> [PROBLEM DETAILS]:
With the pictures removed, write out the full listing below exactly.

::: STORED DATA :::

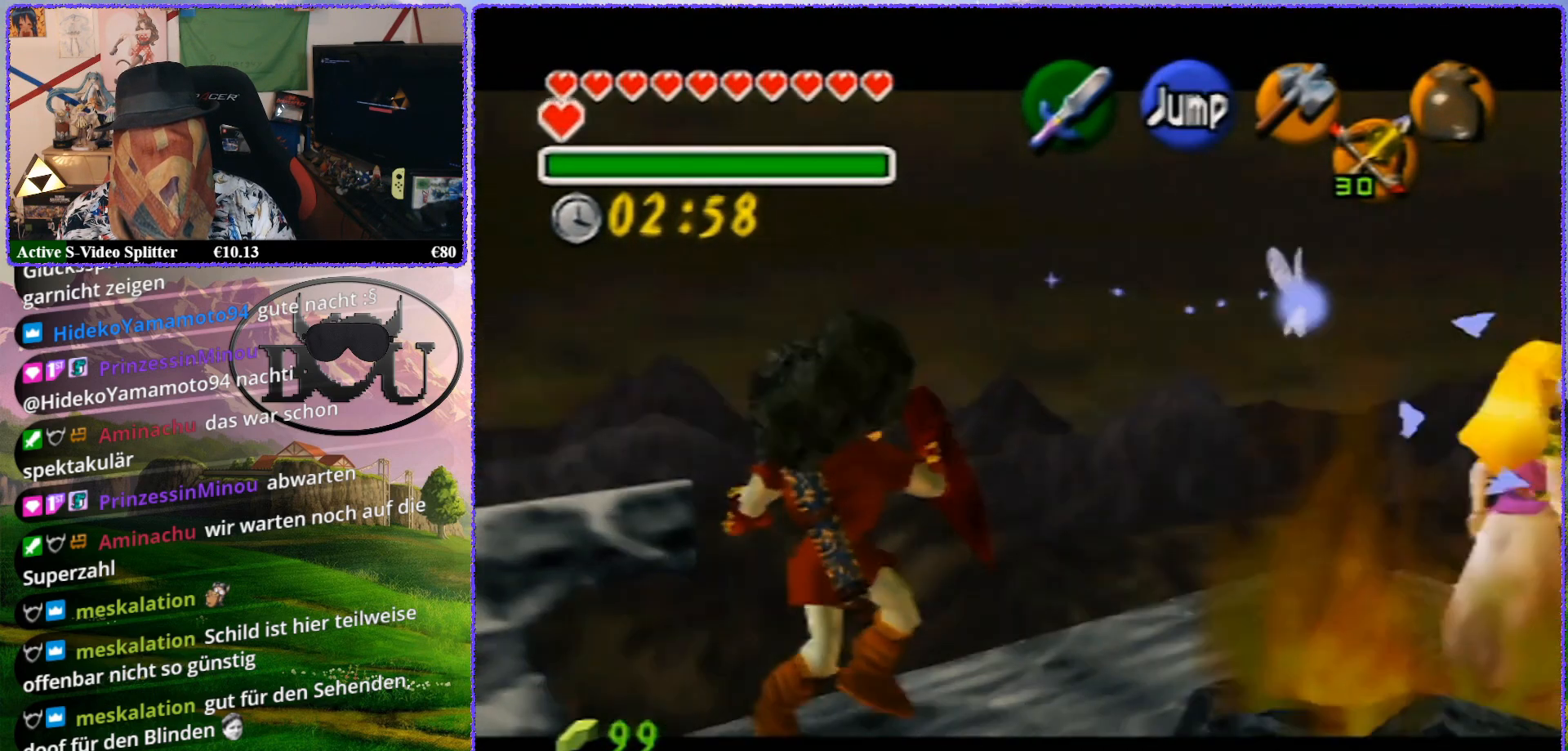
{"buttons": ["R1", "Z"], "left_stick": "up", "events": [[83, "left_stick", "center"], [483, "left_stick", "up"]]}
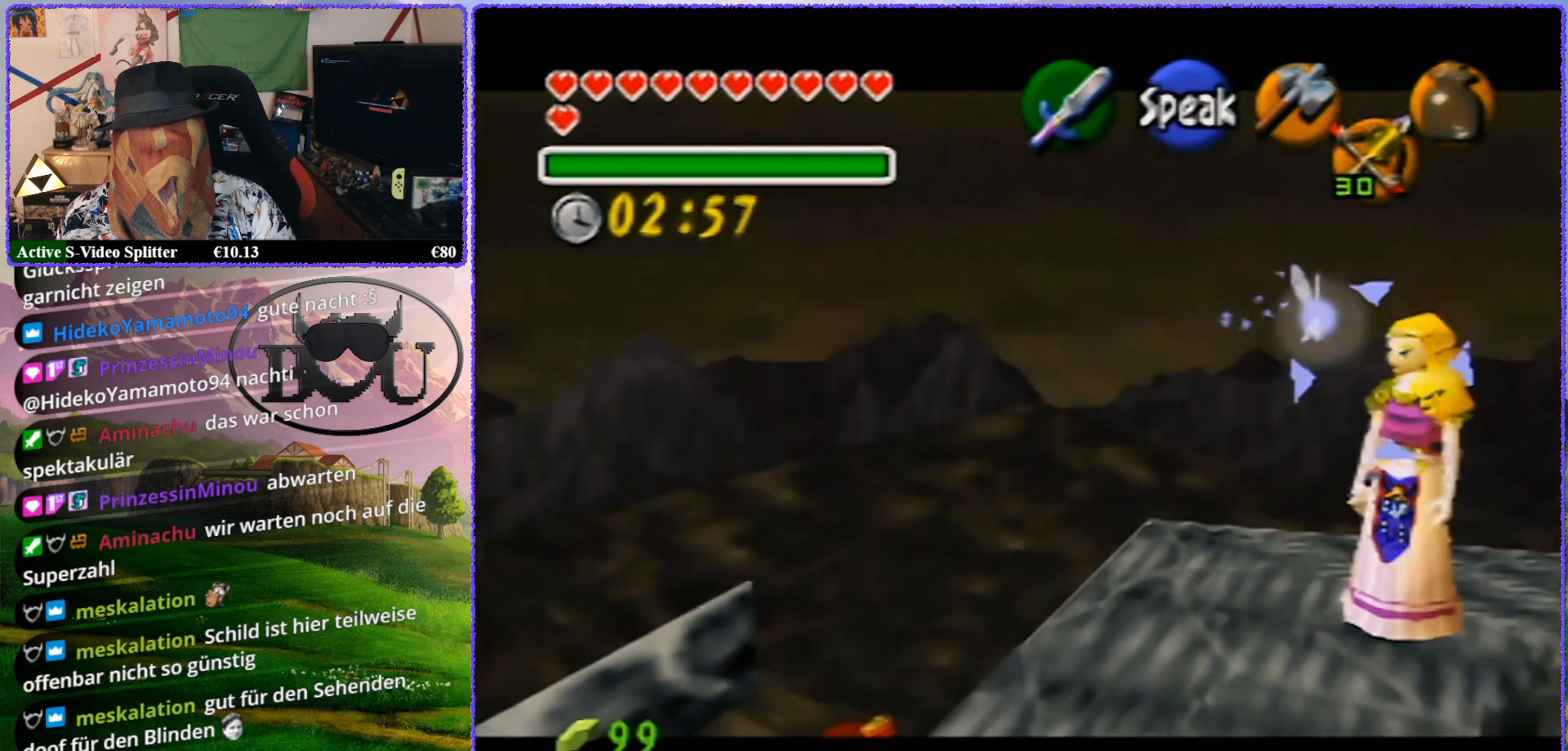
{"buttons": ["R1", "Z"], "left_stick": "up", "events": []}
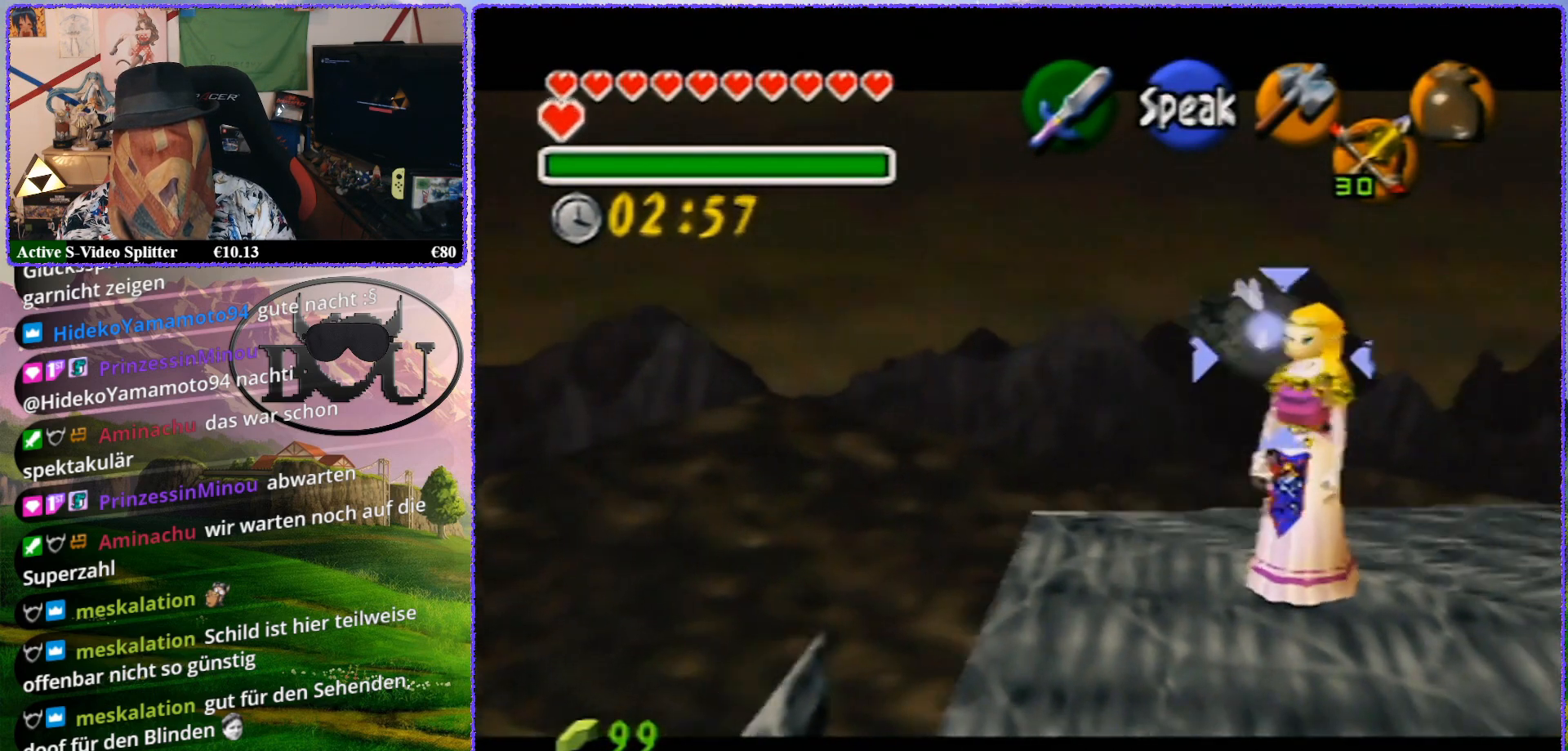
{"buttons": ["R1", "Z"], "left_stick": "center", "events": [[117, "left_stick", "center"]]}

:::

> [ANSWER SECTION]:
{"buttons": ["R1", "Z"], "left_stick": "up", "events": [[83, "left_stick", "center"], [483, "left_stick", "up"]]}
{"buttons": ["R1", "Z"], "left_stick": "up", "events": []}
{"buttons": ["R1", "Z"], "left_stick": "center", "events": [[117, "left_stick", "center"]]}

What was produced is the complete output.